Corps commanders have said they will not lower standards to ensure that women can qualify for direct ground combat units. The Pentagon last winter lifted the ban on women in such jobs, but it has opted to conduct two years of study on how sex-integration would work for infantry, armor and special operations.
“The women seemingly failed primarily due to struggles with upper-body strength,” embedded reporter Dan Lamothe wrote. “In one example, they both struggled to climb a 20-foot rope required twice. One Marine made it all the way up it once, but could not do it again. The other woman — and a couple [of] men — were unable to make it up the rope one time.”

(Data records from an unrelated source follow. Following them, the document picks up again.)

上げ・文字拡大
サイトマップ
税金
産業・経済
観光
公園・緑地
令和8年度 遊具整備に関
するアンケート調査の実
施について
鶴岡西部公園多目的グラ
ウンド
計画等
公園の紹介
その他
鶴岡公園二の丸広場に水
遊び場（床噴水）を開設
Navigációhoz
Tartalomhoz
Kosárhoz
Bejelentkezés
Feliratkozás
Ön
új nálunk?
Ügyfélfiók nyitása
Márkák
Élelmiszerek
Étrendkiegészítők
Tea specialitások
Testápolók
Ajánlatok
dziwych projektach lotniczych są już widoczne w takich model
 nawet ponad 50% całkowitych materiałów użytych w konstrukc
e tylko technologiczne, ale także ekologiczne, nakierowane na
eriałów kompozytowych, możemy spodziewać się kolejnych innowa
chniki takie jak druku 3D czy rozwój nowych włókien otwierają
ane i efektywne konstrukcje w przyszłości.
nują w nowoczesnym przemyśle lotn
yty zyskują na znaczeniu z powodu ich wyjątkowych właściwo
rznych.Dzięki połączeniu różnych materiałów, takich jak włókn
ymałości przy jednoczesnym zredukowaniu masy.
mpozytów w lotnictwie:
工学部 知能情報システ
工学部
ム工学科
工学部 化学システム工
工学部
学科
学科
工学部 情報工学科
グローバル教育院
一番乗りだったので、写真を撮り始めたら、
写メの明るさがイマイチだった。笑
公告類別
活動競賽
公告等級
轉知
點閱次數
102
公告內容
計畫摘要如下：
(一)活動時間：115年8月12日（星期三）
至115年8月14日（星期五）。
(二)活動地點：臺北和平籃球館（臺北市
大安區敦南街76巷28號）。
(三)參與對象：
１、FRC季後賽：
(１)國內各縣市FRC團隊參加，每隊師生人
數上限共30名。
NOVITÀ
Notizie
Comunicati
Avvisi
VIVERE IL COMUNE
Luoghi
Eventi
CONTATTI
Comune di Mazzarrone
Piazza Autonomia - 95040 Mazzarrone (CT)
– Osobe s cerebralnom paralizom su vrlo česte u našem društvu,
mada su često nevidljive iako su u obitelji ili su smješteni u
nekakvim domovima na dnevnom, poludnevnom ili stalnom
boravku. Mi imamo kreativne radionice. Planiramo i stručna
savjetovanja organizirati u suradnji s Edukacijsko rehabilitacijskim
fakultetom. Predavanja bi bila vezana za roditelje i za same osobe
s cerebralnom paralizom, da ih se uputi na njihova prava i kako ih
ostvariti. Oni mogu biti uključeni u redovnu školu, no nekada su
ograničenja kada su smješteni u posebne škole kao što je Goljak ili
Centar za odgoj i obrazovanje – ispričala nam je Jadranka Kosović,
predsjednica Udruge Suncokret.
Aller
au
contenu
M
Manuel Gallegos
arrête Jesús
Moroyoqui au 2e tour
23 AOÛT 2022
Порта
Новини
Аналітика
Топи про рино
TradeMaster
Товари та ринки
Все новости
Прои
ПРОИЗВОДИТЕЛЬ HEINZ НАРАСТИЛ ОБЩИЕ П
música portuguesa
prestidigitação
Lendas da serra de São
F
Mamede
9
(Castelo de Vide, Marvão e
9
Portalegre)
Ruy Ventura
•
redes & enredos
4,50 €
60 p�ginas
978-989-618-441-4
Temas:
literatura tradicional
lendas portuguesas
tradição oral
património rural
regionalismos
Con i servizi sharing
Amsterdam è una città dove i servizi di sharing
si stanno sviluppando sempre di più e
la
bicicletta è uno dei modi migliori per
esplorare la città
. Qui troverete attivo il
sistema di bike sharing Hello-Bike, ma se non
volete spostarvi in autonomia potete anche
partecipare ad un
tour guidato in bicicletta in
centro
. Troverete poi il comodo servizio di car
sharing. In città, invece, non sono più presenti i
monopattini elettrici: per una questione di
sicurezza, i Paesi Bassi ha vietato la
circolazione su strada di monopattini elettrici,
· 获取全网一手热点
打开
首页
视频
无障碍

In October, two women failed to complete the course, one because of a foot fracture. In April, two other female lieutenants were unable to finish the 13-week training regimen, which is designed to create ground combat commanders.
A Corps memo sent to Congress, and obtained by The Washington Times, said it is developing a “predictive mechanism.”
“The Marine Corps‘ high standards cannot be lowered, nor can we artificially lower them to ensure a certain percentage of females will qualify,” the memo states. “Conversely, we will not artificially raise standards.”